#### Your instructions:
Repeat the listing word for word. No pictures belong in the copy.

#### Given material:

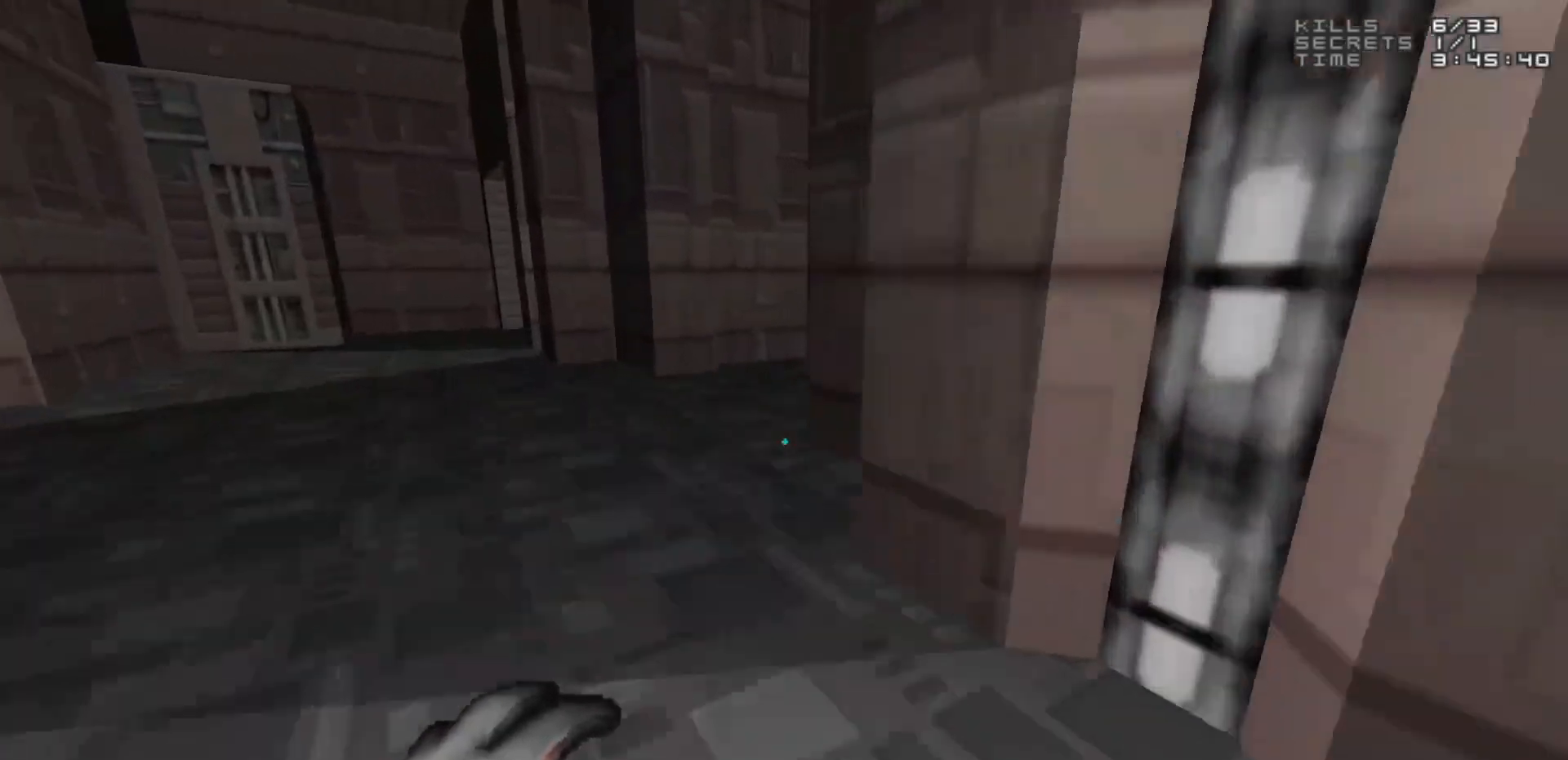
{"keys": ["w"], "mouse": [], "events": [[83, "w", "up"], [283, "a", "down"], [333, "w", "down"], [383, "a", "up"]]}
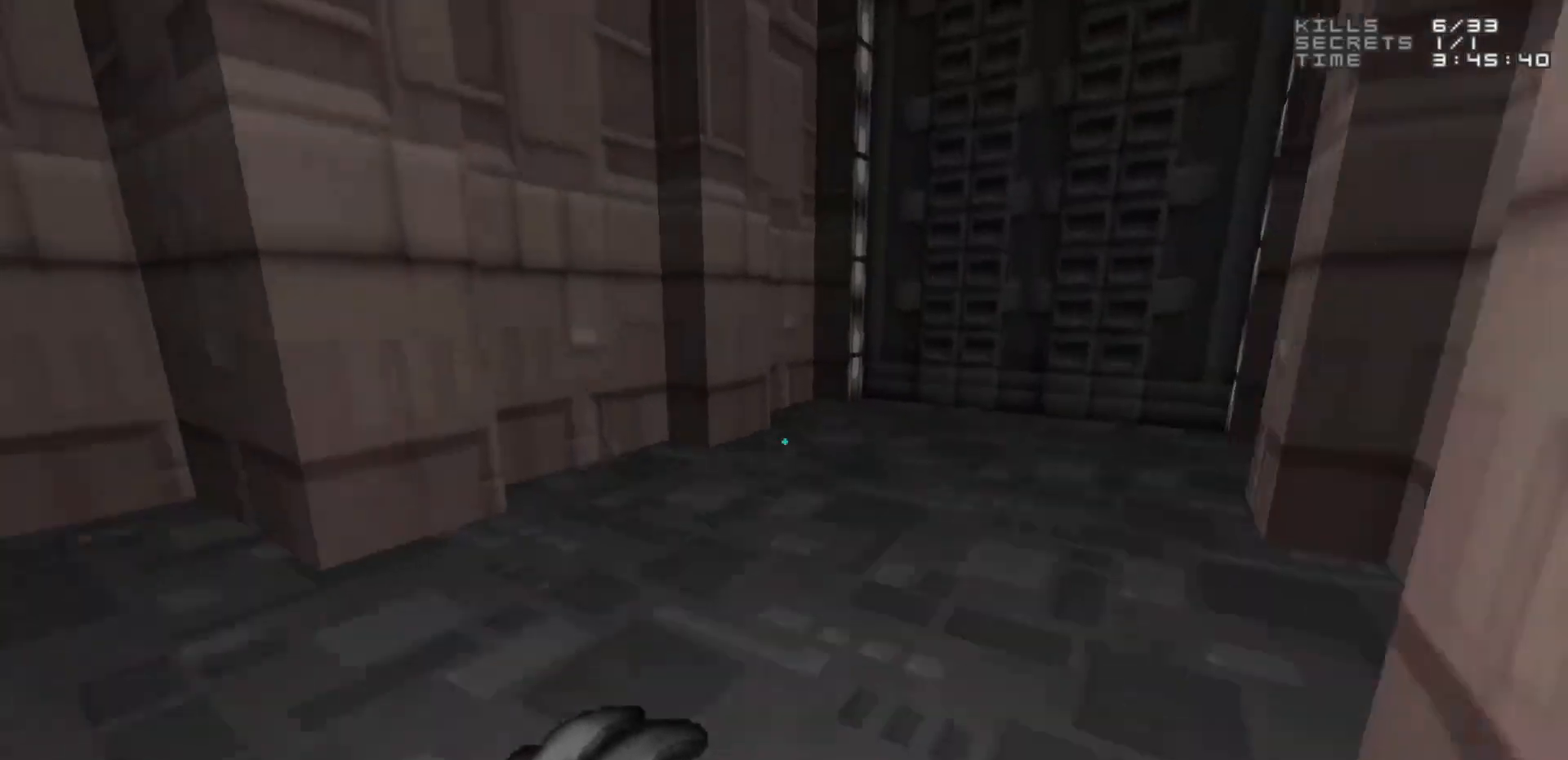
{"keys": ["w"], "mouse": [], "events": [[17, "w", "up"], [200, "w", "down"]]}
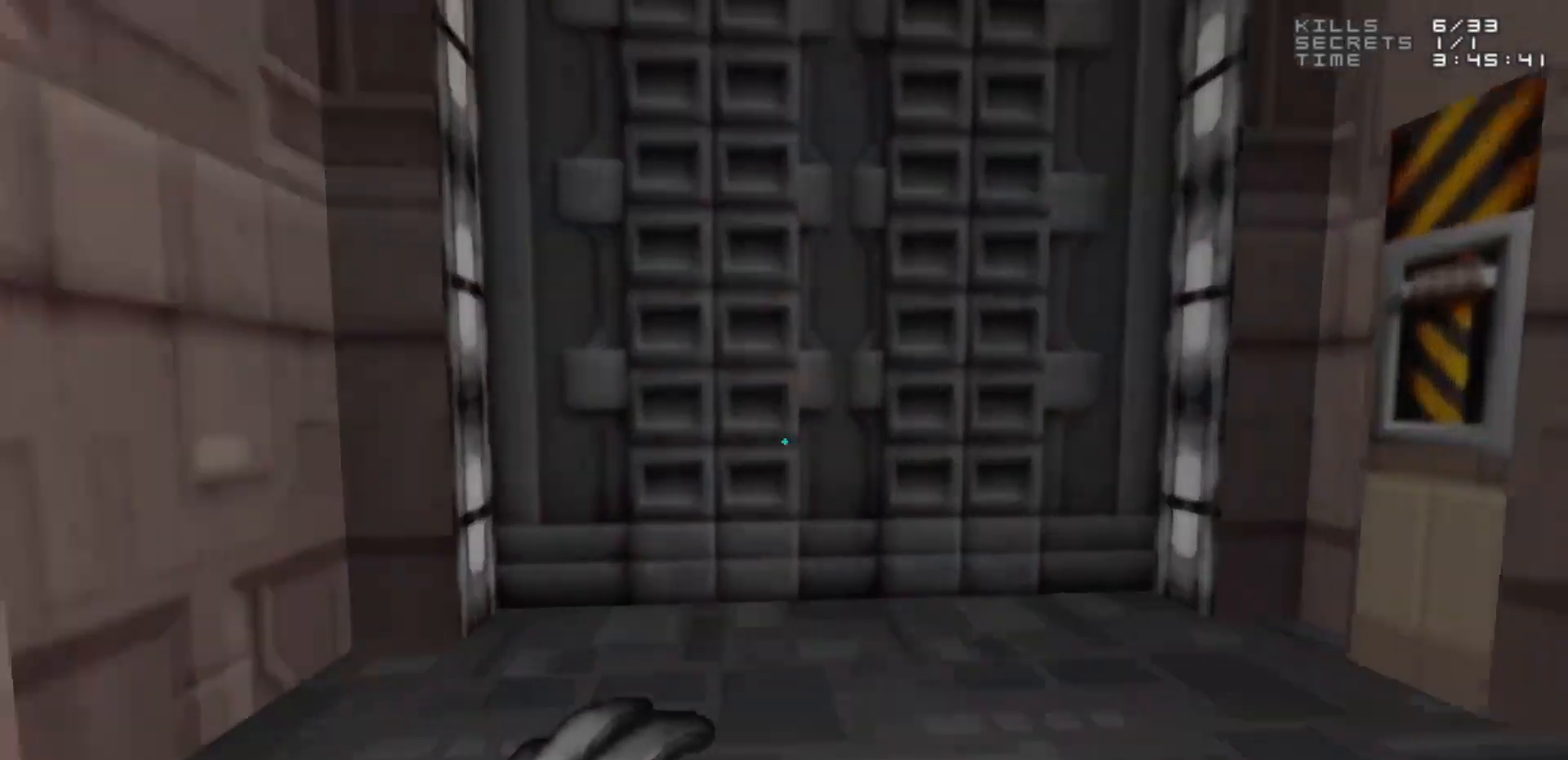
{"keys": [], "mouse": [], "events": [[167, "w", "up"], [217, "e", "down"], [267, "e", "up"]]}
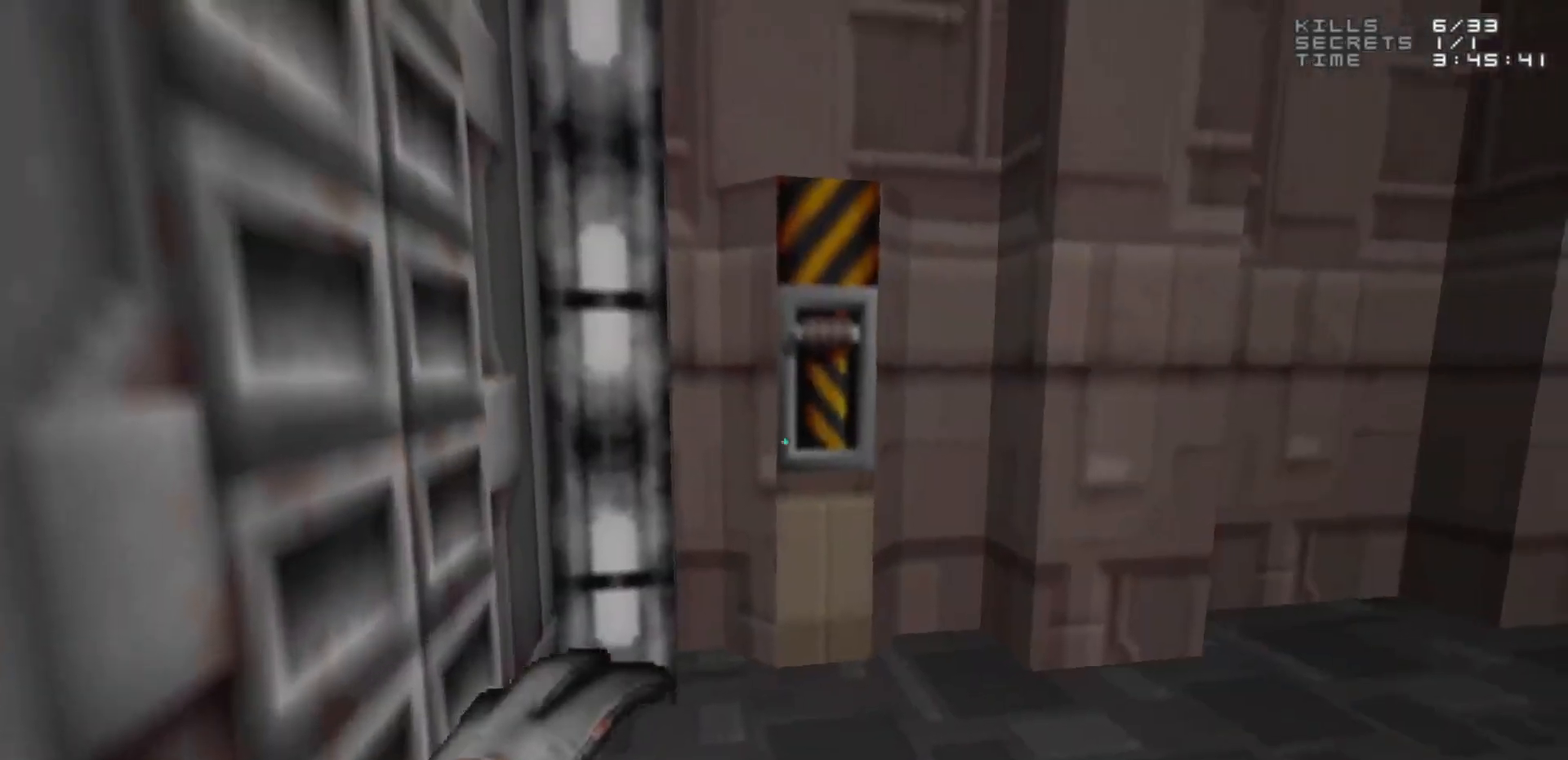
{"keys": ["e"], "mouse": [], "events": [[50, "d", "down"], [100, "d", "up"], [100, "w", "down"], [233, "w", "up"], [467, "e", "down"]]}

#### Answer to this exercise:
{"keys": ["w"], "mouse": [], "events": [[83, "w", "up"], [283, "a", "down"], [333, "w", "down"], [383, "a", "up"]]}
{"keys": ["w"], "mouse": [], "events": [[17, "w", "up"], [200, "w", "down"]]}
{"keys": [], "mouse": [], "events": [[167, "w", "up"], [217, "e", "down"], [267, "e", "up"]]}
{"keys": ["e"], "mouse": [], "events": [[50, "d", "down"], [100, "d", "up"], [100, "w", "down"], [233, "w", "up"], [467, "e", "down"]]}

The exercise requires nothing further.